──────── Excerpted records ────────

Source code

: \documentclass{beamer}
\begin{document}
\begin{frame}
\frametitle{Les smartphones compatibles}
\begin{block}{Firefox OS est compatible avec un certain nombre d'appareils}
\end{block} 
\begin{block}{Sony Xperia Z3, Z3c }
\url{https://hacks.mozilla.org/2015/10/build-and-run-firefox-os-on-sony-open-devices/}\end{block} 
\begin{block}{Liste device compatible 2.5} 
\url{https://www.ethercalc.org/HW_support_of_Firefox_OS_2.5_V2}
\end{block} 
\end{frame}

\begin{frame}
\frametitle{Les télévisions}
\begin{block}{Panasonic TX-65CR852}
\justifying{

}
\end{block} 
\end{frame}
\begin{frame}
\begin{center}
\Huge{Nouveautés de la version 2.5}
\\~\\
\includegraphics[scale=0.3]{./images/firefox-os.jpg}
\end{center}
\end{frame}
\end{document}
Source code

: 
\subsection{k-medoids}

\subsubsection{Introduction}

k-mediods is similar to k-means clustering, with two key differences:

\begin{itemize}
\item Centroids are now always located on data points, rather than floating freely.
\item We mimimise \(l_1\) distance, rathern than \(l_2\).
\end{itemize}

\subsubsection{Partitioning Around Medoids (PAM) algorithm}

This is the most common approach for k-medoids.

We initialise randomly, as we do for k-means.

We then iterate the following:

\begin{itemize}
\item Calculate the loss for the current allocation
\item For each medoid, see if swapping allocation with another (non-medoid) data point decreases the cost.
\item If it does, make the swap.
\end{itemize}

────────
──────── Excerpted records ────────

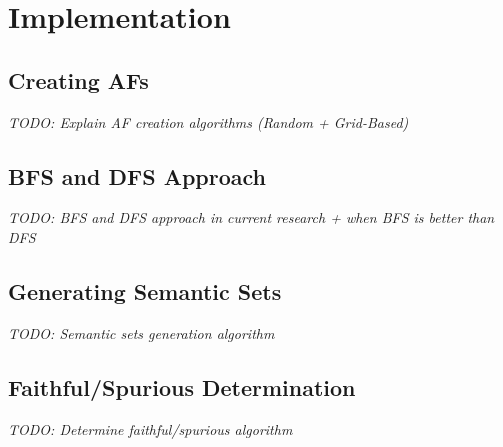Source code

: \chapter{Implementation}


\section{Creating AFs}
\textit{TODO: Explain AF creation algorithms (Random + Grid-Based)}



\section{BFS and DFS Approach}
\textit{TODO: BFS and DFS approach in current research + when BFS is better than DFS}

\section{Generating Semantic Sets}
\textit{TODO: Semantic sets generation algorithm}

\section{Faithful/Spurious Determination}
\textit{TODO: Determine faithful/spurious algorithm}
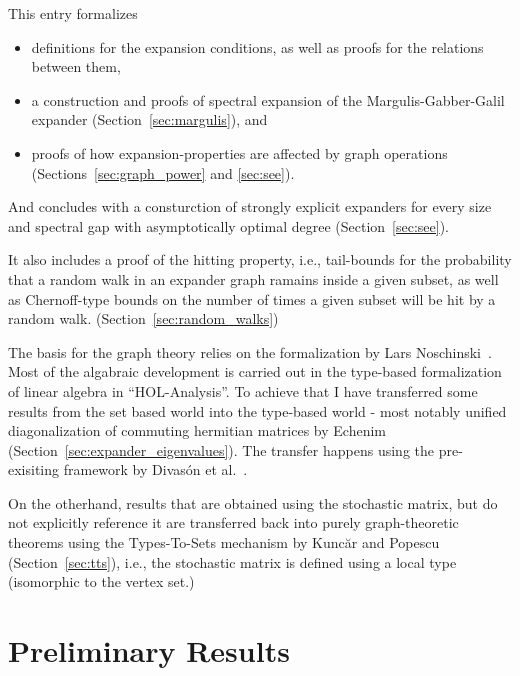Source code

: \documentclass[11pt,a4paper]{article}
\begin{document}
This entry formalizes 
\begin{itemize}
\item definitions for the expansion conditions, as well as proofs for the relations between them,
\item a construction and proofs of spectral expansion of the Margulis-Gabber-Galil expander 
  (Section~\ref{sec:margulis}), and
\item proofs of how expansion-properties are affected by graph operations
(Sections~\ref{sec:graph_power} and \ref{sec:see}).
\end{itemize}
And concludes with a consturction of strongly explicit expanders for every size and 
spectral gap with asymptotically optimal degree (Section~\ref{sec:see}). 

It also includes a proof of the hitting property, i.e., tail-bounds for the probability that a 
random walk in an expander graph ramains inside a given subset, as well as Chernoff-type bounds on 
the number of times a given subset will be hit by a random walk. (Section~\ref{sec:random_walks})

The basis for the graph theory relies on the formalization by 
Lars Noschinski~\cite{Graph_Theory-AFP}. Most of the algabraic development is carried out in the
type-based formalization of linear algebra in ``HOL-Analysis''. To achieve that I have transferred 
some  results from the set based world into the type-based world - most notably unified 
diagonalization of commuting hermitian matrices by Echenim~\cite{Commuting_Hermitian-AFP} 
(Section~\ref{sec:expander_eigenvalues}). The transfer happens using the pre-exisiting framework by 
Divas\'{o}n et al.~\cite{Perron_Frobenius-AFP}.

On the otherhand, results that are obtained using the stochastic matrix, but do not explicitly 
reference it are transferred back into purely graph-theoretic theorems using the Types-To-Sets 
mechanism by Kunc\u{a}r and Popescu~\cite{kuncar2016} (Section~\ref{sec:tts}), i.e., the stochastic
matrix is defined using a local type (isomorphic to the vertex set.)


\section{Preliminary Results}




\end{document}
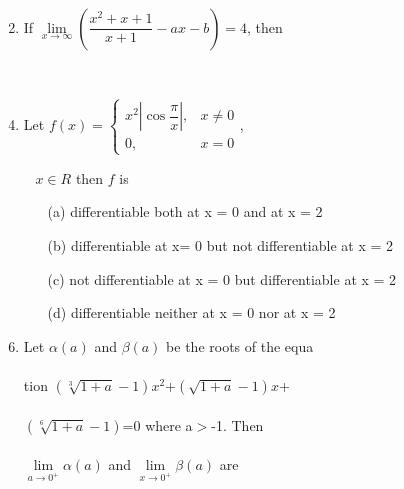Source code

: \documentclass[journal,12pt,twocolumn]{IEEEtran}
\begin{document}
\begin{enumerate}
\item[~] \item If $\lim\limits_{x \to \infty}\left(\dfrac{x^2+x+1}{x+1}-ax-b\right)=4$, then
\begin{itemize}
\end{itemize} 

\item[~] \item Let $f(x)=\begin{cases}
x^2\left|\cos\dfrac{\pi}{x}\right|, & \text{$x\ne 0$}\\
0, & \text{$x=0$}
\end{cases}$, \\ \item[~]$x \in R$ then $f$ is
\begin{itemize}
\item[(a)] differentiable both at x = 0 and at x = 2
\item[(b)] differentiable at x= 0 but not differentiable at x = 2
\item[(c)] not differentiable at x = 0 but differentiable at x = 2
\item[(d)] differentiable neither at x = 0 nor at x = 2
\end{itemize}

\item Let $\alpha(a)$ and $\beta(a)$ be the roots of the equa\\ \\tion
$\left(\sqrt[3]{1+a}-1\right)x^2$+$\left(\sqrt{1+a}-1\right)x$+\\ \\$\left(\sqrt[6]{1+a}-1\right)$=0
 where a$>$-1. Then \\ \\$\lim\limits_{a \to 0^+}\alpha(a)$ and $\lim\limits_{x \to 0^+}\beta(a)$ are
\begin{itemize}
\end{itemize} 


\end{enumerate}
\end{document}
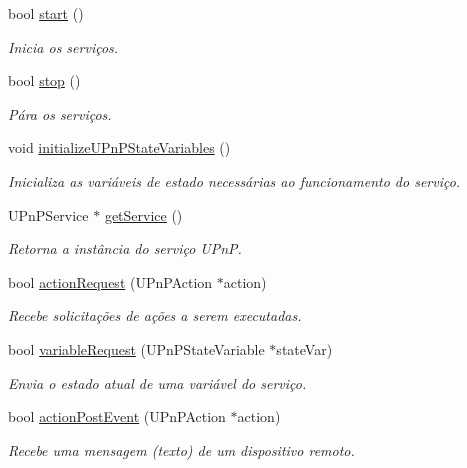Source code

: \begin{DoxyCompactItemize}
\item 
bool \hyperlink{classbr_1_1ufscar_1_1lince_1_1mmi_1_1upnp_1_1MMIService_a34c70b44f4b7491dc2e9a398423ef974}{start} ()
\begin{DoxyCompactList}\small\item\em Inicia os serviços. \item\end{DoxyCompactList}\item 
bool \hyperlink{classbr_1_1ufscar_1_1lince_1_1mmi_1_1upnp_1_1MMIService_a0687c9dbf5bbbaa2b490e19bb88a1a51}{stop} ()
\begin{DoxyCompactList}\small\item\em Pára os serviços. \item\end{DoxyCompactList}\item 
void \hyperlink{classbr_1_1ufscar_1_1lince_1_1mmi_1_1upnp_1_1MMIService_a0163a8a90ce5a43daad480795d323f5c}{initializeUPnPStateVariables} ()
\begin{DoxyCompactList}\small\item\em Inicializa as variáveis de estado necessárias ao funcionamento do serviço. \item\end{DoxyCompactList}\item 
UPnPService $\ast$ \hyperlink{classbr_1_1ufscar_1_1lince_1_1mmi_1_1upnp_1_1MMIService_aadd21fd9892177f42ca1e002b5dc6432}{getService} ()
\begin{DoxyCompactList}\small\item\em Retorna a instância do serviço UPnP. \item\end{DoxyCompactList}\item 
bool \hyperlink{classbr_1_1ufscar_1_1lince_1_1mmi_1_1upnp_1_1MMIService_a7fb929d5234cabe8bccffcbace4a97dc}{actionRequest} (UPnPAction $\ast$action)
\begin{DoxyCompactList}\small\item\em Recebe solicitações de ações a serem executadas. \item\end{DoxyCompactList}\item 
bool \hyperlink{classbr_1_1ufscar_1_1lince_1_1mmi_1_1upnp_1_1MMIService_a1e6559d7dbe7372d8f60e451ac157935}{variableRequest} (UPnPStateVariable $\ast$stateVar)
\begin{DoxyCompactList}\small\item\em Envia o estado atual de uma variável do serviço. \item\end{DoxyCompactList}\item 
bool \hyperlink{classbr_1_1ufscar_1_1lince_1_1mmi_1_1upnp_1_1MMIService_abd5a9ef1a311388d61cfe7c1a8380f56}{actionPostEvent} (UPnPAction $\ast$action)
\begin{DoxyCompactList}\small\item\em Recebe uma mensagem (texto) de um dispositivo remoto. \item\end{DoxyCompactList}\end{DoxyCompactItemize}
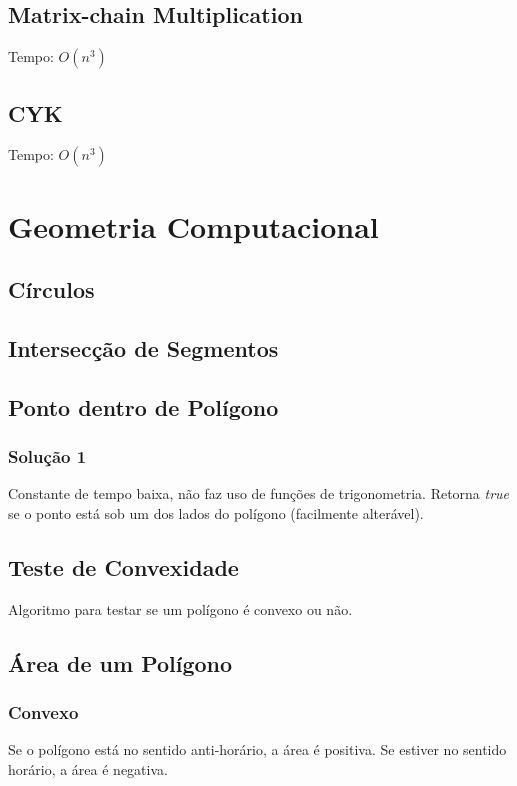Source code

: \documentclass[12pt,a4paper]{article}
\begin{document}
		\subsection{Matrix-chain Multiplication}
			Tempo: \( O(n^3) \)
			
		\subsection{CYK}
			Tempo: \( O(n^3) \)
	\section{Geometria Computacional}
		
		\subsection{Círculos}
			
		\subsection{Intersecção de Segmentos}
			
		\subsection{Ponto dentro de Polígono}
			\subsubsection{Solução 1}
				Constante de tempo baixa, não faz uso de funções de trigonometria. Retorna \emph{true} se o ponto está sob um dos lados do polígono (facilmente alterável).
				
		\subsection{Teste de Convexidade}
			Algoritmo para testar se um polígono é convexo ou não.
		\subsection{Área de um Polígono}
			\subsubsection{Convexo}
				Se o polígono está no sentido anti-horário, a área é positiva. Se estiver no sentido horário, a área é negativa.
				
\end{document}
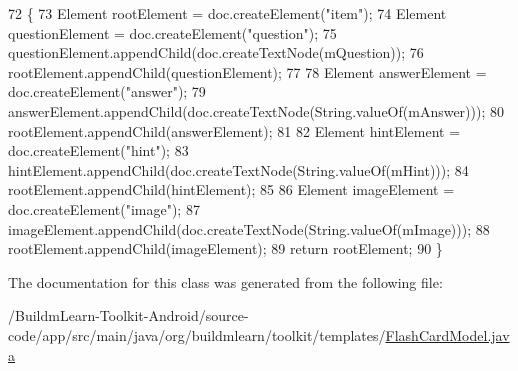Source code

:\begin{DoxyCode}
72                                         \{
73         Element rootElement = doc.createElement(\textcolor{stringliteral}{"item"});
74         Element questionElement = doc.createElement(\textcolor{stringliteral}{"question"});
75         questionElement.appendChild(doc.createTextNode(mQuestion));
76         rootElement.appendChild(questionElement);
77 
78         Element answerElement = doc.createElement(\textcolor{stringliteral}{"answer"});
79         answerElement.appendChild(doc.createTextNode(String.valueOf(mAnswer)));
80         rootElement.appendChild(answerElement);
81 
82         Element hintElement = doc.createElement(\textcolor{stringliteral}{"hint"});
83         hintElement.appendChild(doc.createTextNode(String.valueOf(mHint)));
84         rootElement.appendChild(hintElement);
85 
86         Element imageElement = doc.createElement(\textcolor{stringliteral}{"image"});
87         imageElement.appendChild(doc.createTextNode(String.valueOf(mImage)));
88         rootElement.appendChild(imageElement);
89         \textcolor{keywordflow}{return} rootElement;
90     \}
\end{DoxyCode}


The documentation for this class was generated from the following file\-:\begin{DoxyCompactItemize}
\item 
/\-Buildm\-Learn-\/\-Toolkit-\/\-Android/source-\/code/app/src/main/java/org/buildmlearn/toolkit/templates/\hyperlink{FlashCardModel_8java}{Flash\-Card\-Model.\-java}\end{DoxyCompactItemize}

────────

▸ Problem statement
Return all lines in the data that include the word "action".

▸ Solution below
bool \hyperlink{classbr_1_1ufscar_1_1lince_1_1mmi_1_1upnp_1_1MMIService_a7fb929d5234cabe8bccffcbace4a97dc}{actionRequest} (UPnPAction $\ast$action)
bool \hyperlink{classbr_1_1ufscar_1_1lince_1_1mmi_1_1upnp_1_1MMIService_abd5a9ef1a311388d61cfe7c1a8380f56}{actionPostEvent} (UPnPAction $\ast$action)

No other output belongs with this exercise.